Si ha l’impressione che il neo-tesoriere abbia messo in atto una provocazione – ora che i populisti sono al governo e hanno raggiunto il loro scopo – per capire quale sia ancora il livello di attenzione che l’opinione pubblica riservi al tema del finanziamento pubblico ai partiti e in particolare ai costi diretti della politica, come gli stipendi di quella folta schiera di persone che con la politica ci campano.
Il ragionamento di Zanda è abbastanza chiaro e ha un fondamento di verità: in questi anni gli stipendi dei parlamentari italiani hanno subito una drastica decurtazione rispetto a quelli dei colleghi europei e di quelli di molte regioni italiane. Su di essi si è concentrata un’attenzione ossessiva, in quanto considerati dimostrazione massima dell’esistenza della “casta”. Senza contare il fatto che anche le voci come quelle per benefit e rimborsi sono ormai ridotte a pochi spiccioli. Per cui sono molti gli onorevoli che si lamentano apertamente di non riuscire – come i comuni mortali – ad arrivare alla fine mese.

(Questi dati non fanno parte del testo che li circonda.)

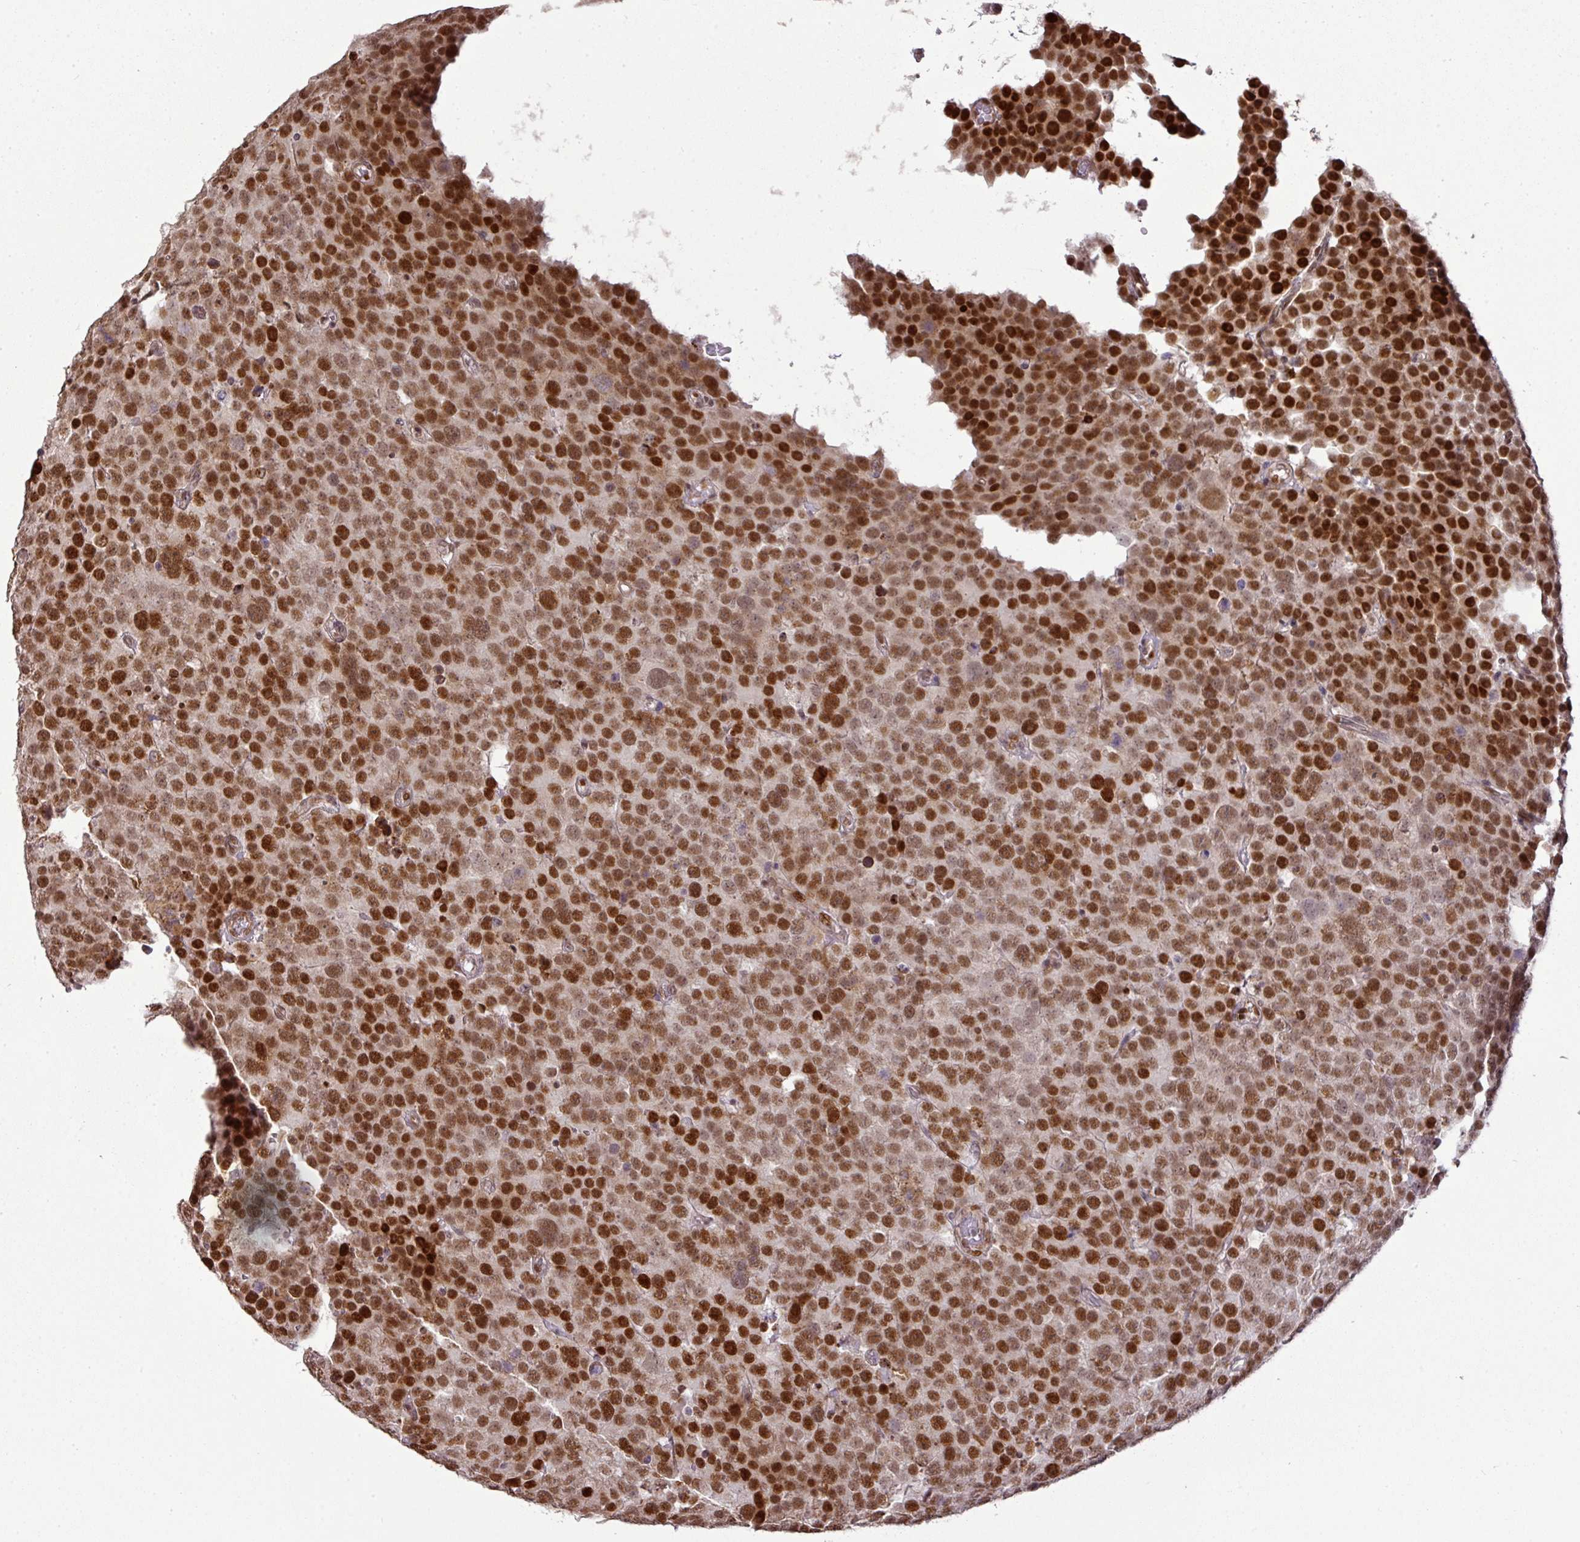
{"staining": {"intensity": "strong", "quantity": ">75%", "location": "nuclear"}, "tissue": "testis cancer", "cell_type": "Tumor cells", "image_type": "cancer", "snomed": [{"axis": "morphology", "description": "Seminoma, NOS"}, {"axis": "topography", "description": "Testis"}], "caption": "The photomicrograph exhibits immunohistochemical staining of testis cancer. There is strong nuclear expression is present in approximately >75% of tumor cells.", "gene": "MYSM1", "patient": {"sex": "male", "age": 71}}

Zanda sa benissimo che questa situazione sta mettendo a rischio la fonte principale degli introiti del Pd, rappresentata dai contributi del gruppo parlamentare. Come ha svelato qualche mese fa l’inusuale iniziativa del suo predecessore Bonifazi, che ha perseguito i deputati morosi del suo stesso partito con una sfilza di decreti ingiuntivi, cresce il numero di quelli che non vogliono versare più i loro contributi, allargando così a dismisura il buco del debito.
Va però dato atto al Pd di essere rimasto l’unico partito a mantenere un’attenzione sui conti interni e a cercare di reperire risorse per sostenere la propria iniziativa. Ad esempio nulla sappiamo dei soldi che i deputati 5 Stelle versano alla Casaleggio, né come si comportino quelli di Forza Italia o i deputati leghisti, alla prese con la restituzione dei famigerati 49 milioni. La stessa proposta di Zingaretti di lasciare il Nazareno (sede ereditata dalla gestione precedente con annesso uno sfratto esecutivo per morosità) e aprire nuove sedi aperte ai cittadini ha un costo che è necessario coprire.

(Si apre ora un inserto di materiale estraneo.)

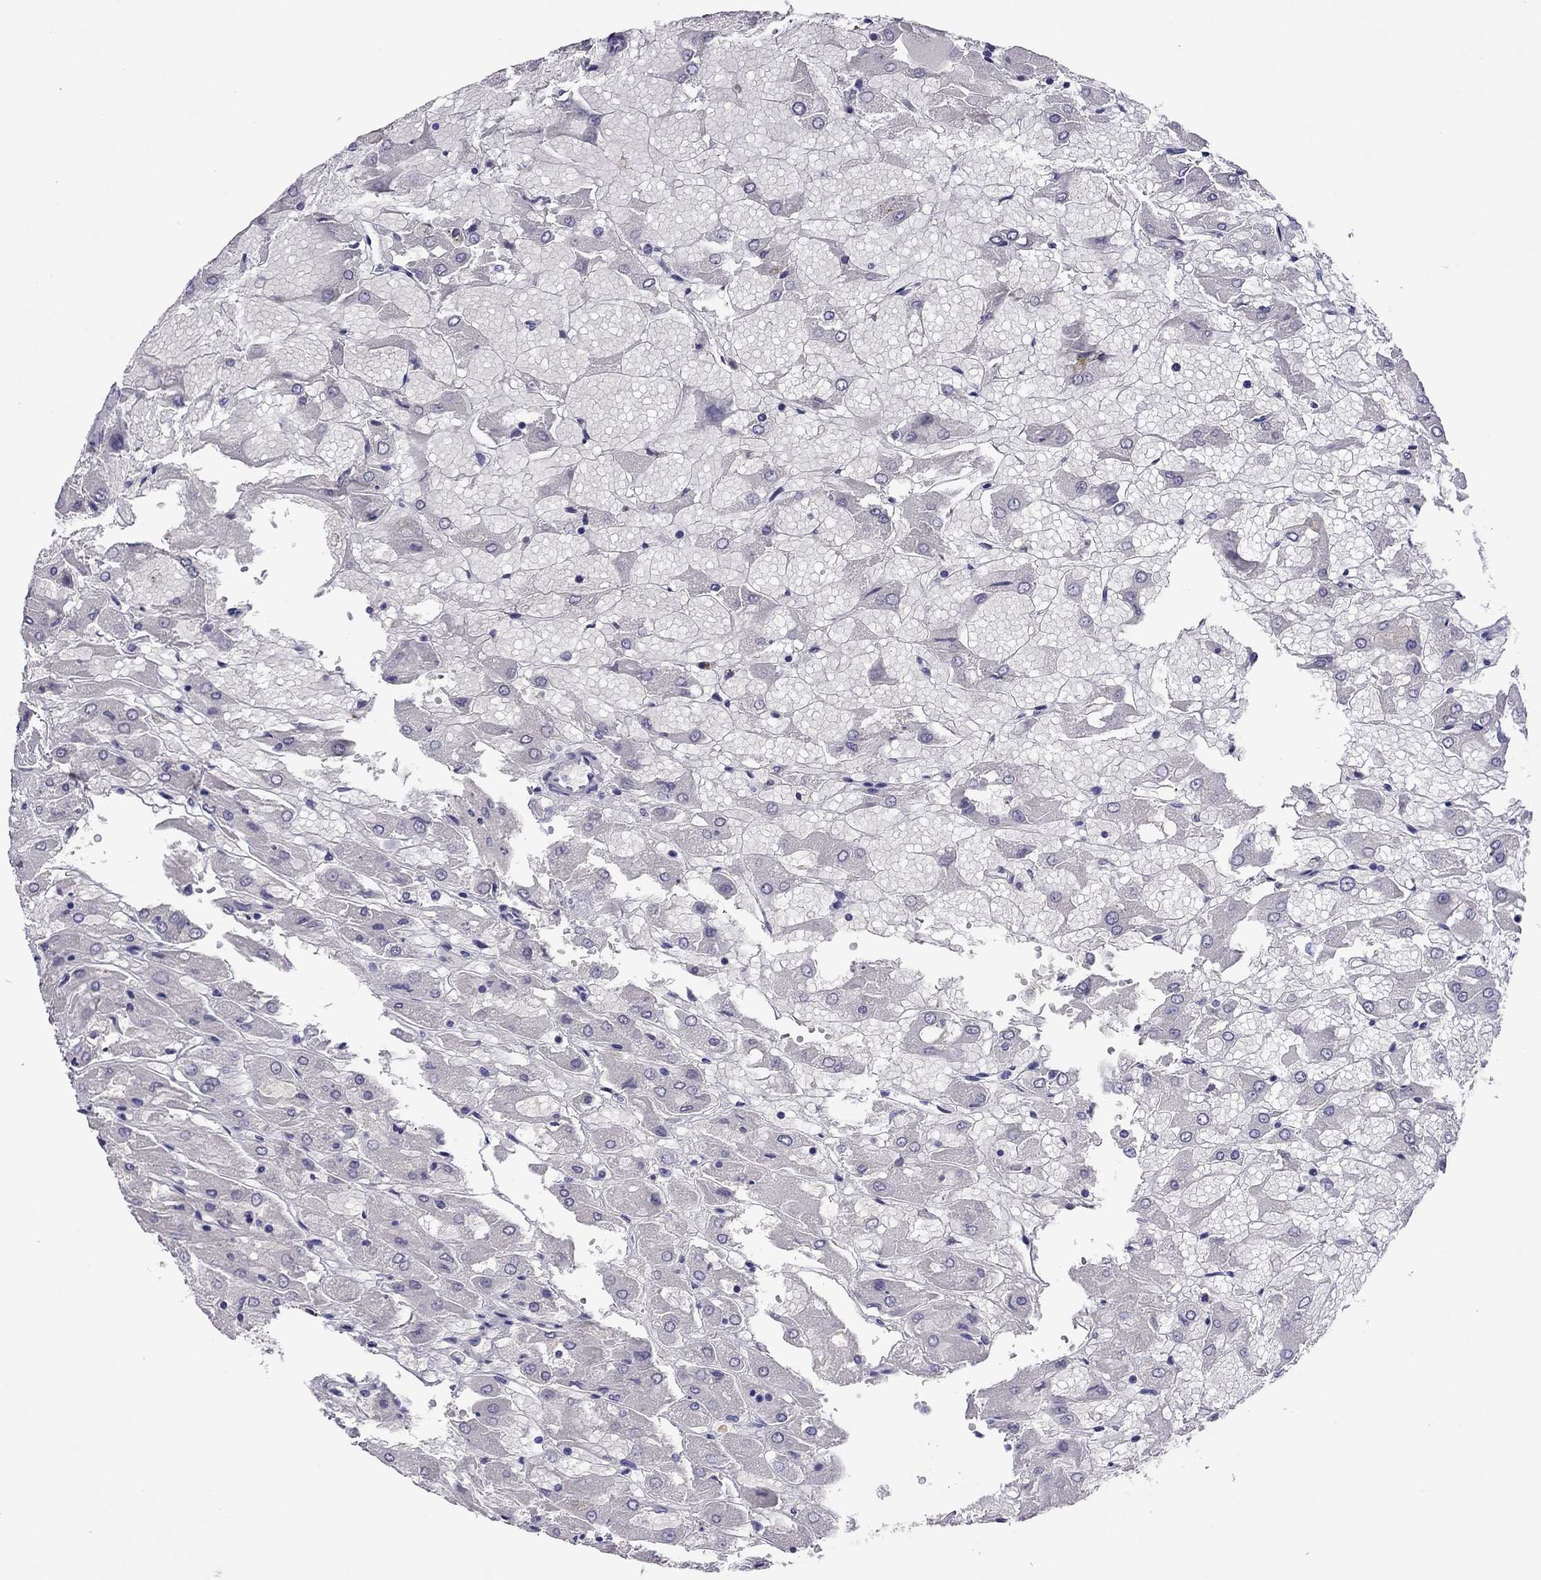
{"staining": {"intensity": "negative", "quantity": "none", "location": "none"}, "tissue": "renal cancer", "cell_type": "Tumor cells", "image_type": "cancer", "snomed": [{"axis": "morphology", "description": "Adenocarcinoma, NOS"}, {"axis": "topography", "description": "Kidney"}], "caption": "Image shows no significant protein positivity in tumor cells of adenocarcinoma (renal).", "gene": "ODF4", "patient": {"sex": "male", "age": 72}}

Per non parlare dei lavoratori, messi tutti o quasi in cassa integrazione dalla gestione Renzi-Martina, e che ora reclamano di conoscere il loro destino.
Renzi in una delle sue ultime e-news spende parole di entusiastico riconoscimento per il lavoro fatto dall’ex tesoriere Bonifazi. Dice di lui “che è stato per oltre cinque anni una garanzia assoluta. Gli abbiamo tolto il finanziamento pubblico e ha tenuto in piedi un’organizzazione mastodontica che i miei predecessori avevano riempito di assunzioni (c’erano i rimborsi, prima, e si assumeva in libertà: noi non abbiamo assunto nessuno). Francesco ha fatto ciò che ha potuto con questi margini ristretti”.

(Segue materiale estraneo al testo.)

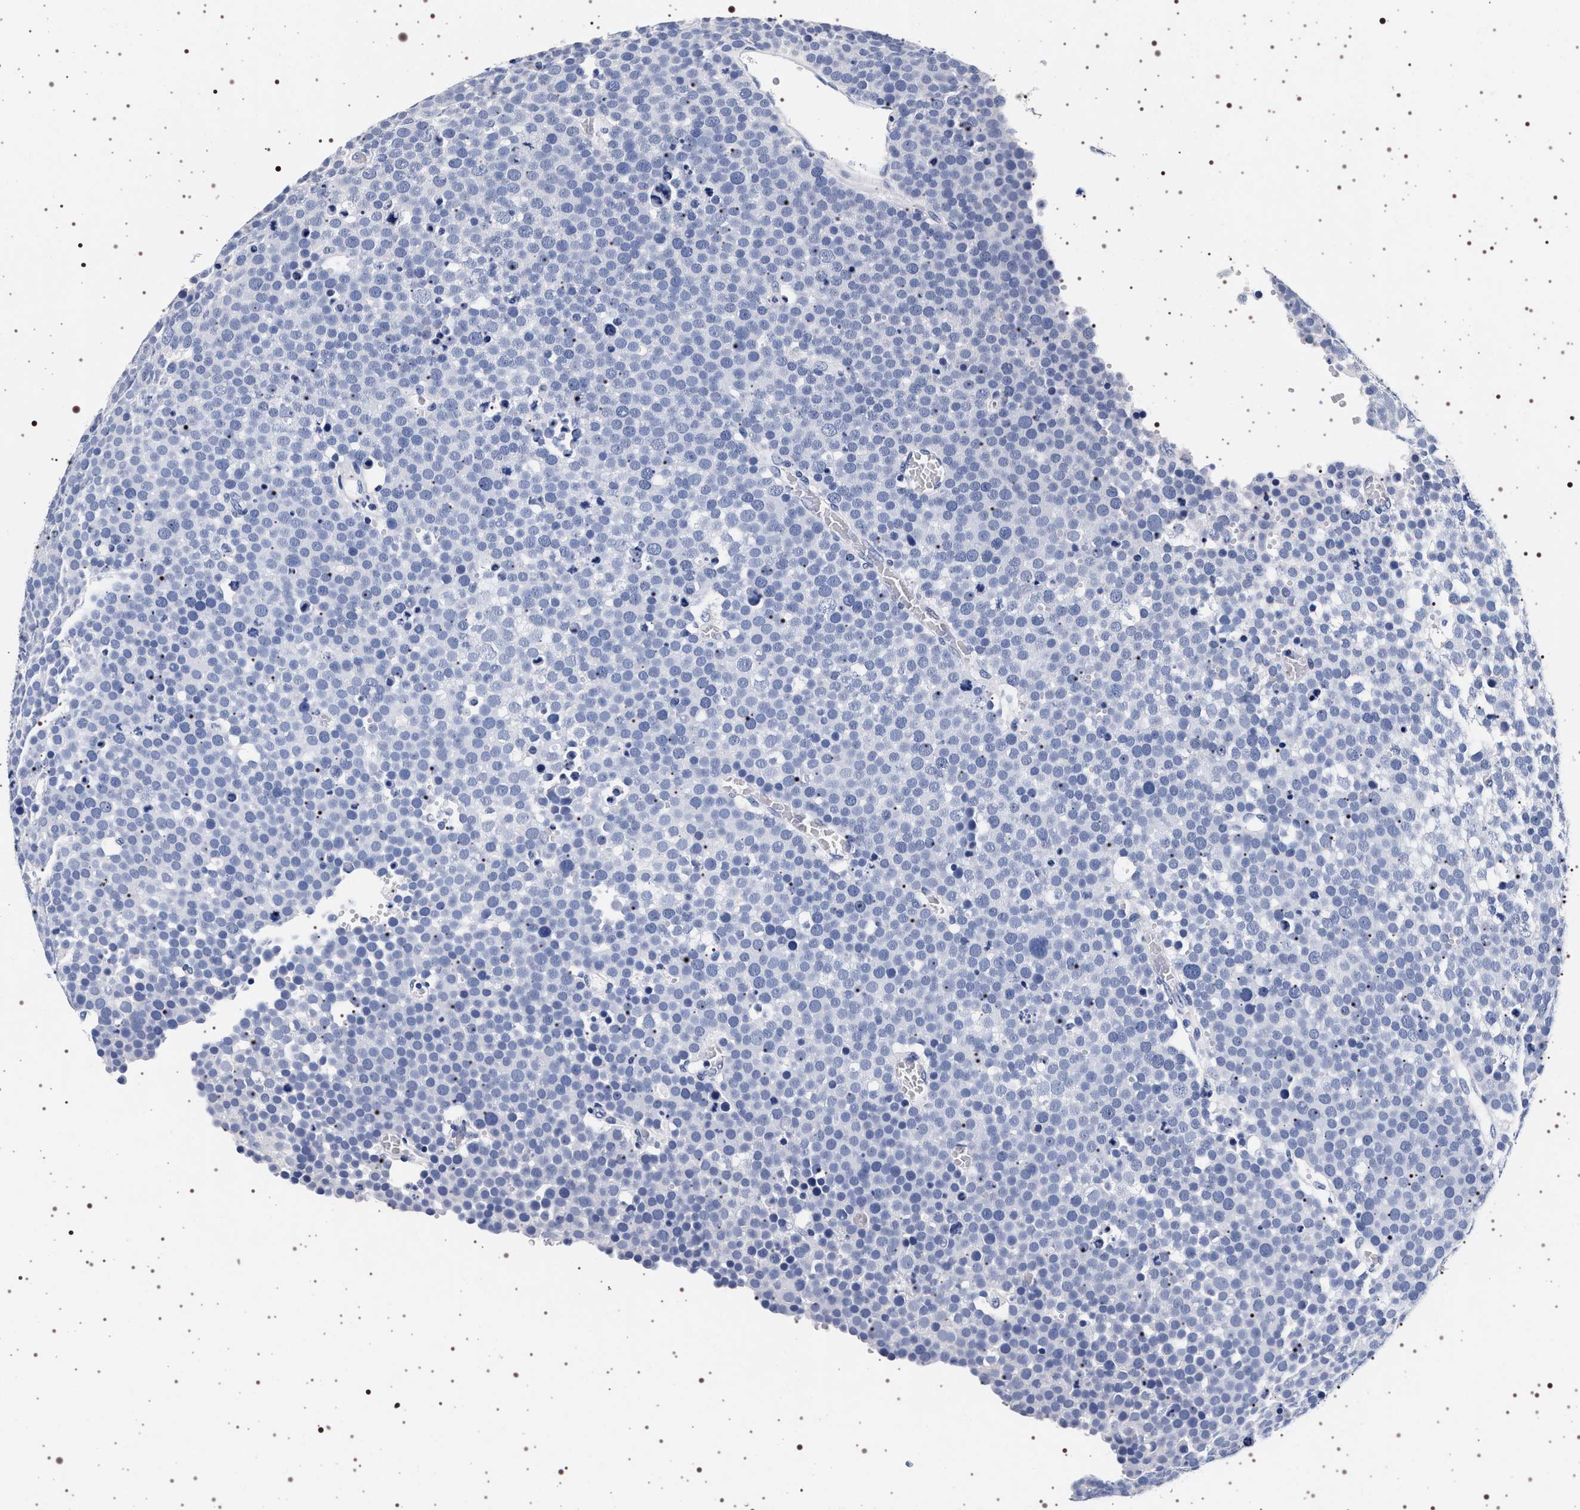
{"staining": {"intensity": "negative", "quantity": "none", "location": "none"}, "tissue": "testis cancer", "cell_type": "Tumor cells", "image_type": "cancer", "snomed": [{"axis": "morphology", "description": "Seminoma, NOS"}, {"axis": "topography", "description": "Testis"}], "caption": "Immunohistochemical staining of testis seminoma reveals no significant expression in tumor cells.", "gene": "SYN1", "patient": {"sex": "male", "age": 71}}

Ovviamente non si è fatta attendere la replica dei dipendenti del Pd: “L’organizzazione mastodontica (di cui parla Renzi, ndr) che i predecessori avevano riempito di assunzioni è composta da lavoratori in regime di cassa integrazione straordinaria da quasi due anni, di cui molti a zero ore. Durante la segreteria Renzi e la tesoreria Bonifazi sono state sostenute ingenti spese e miopi investimenti, soprattutto a favore di terzi per campagne comunicative, malgrado le risorse disponibili fossero già esigue e il finanziamento pubblico già cancellato”.
Senza contare le sottoscrizioni dirottate verso la Leopolda e le fondazioni di riferimento della corrente, e senza riaprire qui la drammatica vicenda de l’Unità – assai poco trasparente – che ha segnato in modo irreversibile la rottura di Renzi con un mondo di sinistra, sembra chiaro che bisogna collocare l’iniziativa di Zanda in un quadro più generale di difficoltà da cui il Pd non può uscire semplicemente raccontandosi all’infinito il successo inaspettato delle primarie vinte da Zingaretti.
Accanto agli ostacoli politici che sono davanti al cammino del nuovo leader, non sono da sottovalutare anche le insidie rappresentate da un partito ridotto a pezzi e con le casse piene di debiti in scadenza.